GOVERNMENT

City of Topeka to offer free vinyl siding removal workshop

Tim Hrenchir
threnchir@cjonline.com
Former PBS TV show host Bob Yapp, who is shown here putting on a workshop last November for Topeka's city government, on Friday and Saturday will teach a free public vinyl siding removal workshop being sponsored by the city's planning department. [City of Topeka]

Former PBS TV show host Bob Yapp on Friday evening and during the day Saturday will teach a free public vinyl siding removal workshop being sponsored by the city of Topeka's planning department.

Molly Hadfield, media relations coordinator for Topeka's city government, said the workshop is important because it helps lay the ground-level work that is necessary for the city to establish an area as a Garlinghouse Show Homes National Historic District.

"We had this area surveyed in 2016, and it was recommended as a potential historic district," she said. "However, the survey documented there was too much vinyl siding for the collective district to qualify. That’s what this project seeks to fix. Over the next several years, we’ll remove the vinyl siding from a few homes until we reach that magic number where the district does qualify for nomination."

Hadfield said Yapp will make a presentation at 6:30 p.m. Friday in the Edgewood Park Shelter House near S.W. 2nd and The Drive about the fallacies of vinyl siding, and how owners can using paint to preserve their homes in better condition.

Beginning at 8 a.m. Saturday, Hadfield said, city employees and volunteers will gather at the Garlinghouse home at 216 S.W. The Drive to begin removing the building's vinyl siding to reveal its original wood siding beneath. Afterward, Yapp will explain proper finishing techniques to prep the underlying wood siding for paint.

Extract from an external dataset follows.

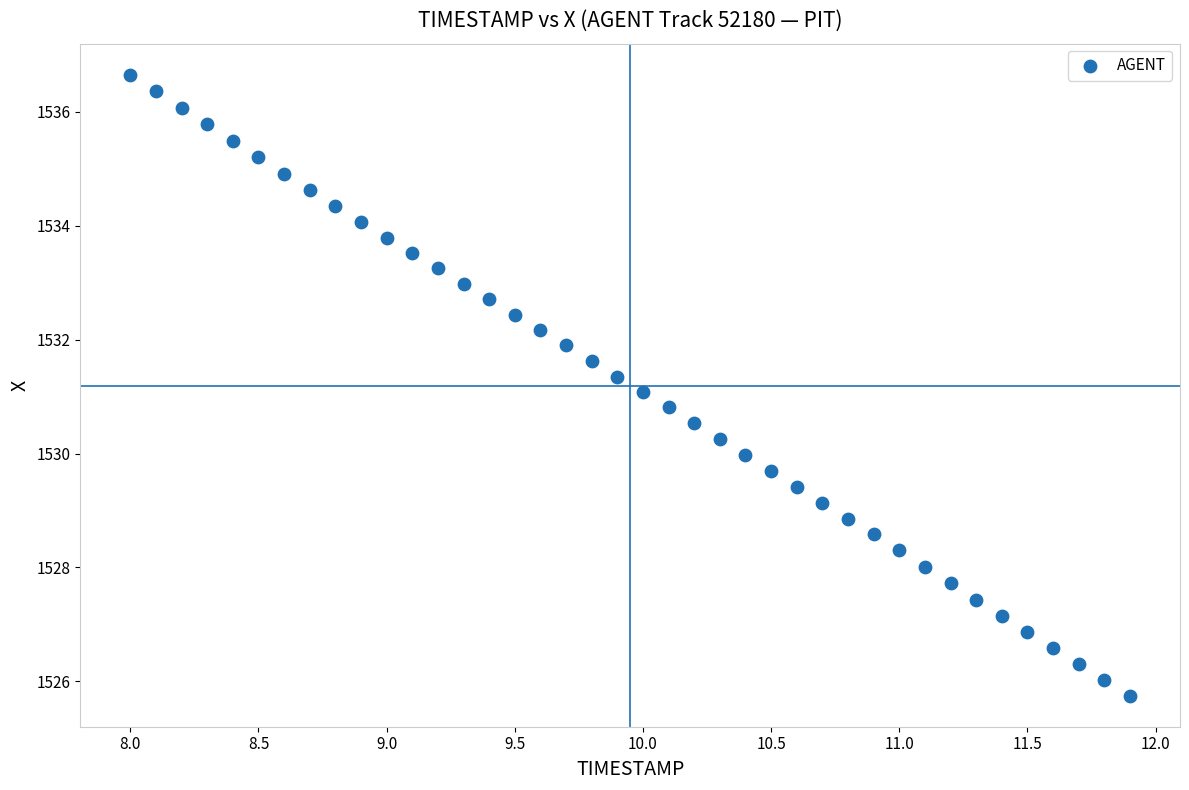

What is the range of X values (max minus min)?

3.9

Yapp was host from 1996 to 2001 of the weekly PBS TV program “About Your House with Bob Yapp.”

Since 2008, he has operated the Belvedere School for Historic Preservation in Hannibal, Mo., which teaches students to become artisans in the preservation trades.

Yapp is also president of Preservation Resources Inc., a historic preservation consulting firm. He has traveled across the nation more than 20 years providing historic preservation training and “learning by doing” workshops.